ACTION ITEM: Copy out the entire listing precisely.

INPUT FOR THIS TASK:
┌──
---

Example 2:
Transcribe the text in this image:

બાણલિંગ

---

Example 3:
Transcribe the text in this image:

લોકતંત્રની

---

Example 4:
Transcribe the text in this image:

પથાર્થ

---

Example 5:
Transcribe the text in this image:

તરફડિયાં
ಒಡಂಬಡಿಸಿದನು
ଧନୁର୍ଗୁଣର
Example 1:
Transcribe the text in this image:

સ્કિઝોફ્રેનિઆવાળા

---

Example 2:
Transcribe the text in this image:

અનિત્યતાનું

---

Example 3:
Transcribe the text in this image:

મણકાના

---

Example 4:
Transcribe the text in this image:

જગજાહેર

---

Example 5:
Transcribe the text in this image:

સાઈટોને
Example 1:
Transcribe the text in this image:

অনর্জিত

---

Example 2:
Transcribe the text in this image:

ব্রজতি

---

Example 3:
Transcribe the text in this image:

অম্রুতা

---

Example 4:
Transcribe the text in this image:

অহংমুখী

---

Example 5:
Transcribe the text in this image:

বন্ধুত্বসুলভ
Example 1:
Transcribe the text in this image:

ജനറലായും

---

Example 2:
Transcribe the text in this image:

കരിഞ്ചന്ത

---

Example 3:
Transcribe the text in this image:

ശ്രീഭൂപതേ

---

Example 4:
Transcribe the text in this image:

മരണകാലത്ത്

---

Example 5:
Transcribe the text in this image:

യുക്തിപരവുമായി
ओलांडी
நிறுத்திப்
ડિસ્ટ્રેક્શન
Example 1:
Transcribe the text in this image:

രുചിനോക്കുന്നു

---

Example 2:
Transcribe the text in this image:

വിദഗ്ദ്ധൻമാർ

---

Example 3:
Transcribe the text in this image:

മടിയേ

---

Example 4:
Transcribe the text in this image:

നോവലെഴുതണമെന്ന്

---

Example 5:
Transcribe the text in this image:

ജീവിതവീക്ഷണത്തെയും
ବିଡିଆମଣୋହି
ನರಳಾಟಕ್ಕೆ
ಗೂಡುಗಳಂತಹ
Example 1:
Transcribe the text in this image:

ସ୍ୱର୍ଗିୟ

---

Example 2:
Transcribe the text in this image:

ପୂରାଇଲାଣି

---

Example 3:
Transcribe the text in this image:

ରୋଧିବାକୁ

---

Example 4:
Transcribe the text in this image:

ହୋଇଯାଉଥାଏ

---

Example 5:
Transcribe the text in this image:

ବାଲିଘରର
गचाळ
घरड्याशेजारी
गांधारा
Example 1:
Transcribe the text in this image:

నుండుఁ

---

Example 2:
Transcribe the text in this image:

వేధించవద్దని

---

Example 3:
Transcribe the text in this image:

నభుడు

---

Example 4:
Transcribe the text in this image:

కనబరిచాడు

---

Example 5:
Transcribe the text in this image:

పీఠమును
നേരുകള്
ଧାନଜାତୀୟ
└──
RESPONSE AREA:
---

Example 2:
Transcribe the text in this image:

બાણલિંગ

---

Example 3:
Transcribe the text in this image:

લોકતંત્રની

---

Example 4:
Transcribe the text in this image:

પથાર્થ

---

Example 5:
Transcribe the text in this image:

તરફડિયાં
ಒಡಂಬಡಿಸಿದನು
ଧନୁର୍ଗୁଣର
Example 1:
Transcribe the text in this image:

સ્કિઝોફ્રેનિઆવાળા

---

Example 2:
Transcribe the text in this image:

અનિત્યતાનું

---

Example 3:
Transcribe the text in this image:

મણકાના

---

Example 4:
Transcribe the text in this image:

જગજાહેર

---

Example 5:
Transcribe the text in this image:

સાઈટોને
Example 1:
Transcribe the text in this image:

অনর্জিত

---

Example 2:
Transcribe the text in this image:

ব্রজতি

---

Example 3:
Transcribe the text in this image:

অম্রুতা

---

Example 4:
Transcribe the text in this image:

অহংমুখী

---

Example 5:
Transcribe the text in this image:

বন্ধুত্বসুলভ
Example 1:
Transcribe the text in this image:

ജനറലായും

---

Example 2:
Transcribe the text in this image:

കരിഞ്ചന്ത

---

Example 3:
Transcribe the text in this image:

ശ്രീഭൂപതേ

---

Example 4:
Transcribe the text in this image:

മരണകാലത്ത്

---

Example 5:
Transcribe the text in this image:

യുക്തിപരവുമായി
ओलांडी
நிறுத்திப்
ડિસ્ટ્રેક્શન
Example 1:
Transcribe the text in this image:

രുചിനോക്കുന്നു

---

Example 2:
Transcribe the text in this image:

വിദഗ്ദ്ധൻമാർ

---

Example 3:
Transcribe the text in this image:

മടിയേ

---

Example 4:
Transcribe the text in this image:

നോവലെഴുതണമെന്ന്

---

Example 5:
Transcribe the text in this image:

ജീവിതവീക്ഷണത്തെയും
ବିଡିଆମଣୋହି
ನರಳಾಟಕ್ಕೆ
ಗೂಡುಗಳಂತಹ
Example 1:
Transcribe the text in this image:

ସ୍ୱର୍ଗିୟ

---

Example 2:
Transcribe the text in this image:

ପୂରାଇଲାଣି

---

Example 3:
Transcribe the text in this image:

ରୋଧିବାକୁ

---

Example 4:
Transcribe the text in this image:

ହୋଇଯାଉଥାଏ

---

Example 5:
Transcribe the text in this image:

ବାଲିଘରର
गचाळ
घरड्याशेजारी
गांधारा
Example 1:
Transcribe the text in this image:

నుండుఁ

---

Example 2:
Transcribe the text in this image:

వేధించవద్దని

---

Example 3:
Transcribe the text in this image:

నభుడు

---

Example 4:
Transcribe the text in this image:

కనబరిచాడు

---

Example 5:
Transcribe the text in this image:

పీఠమును
നേരുകള്
ଧାନଜାତୀୟ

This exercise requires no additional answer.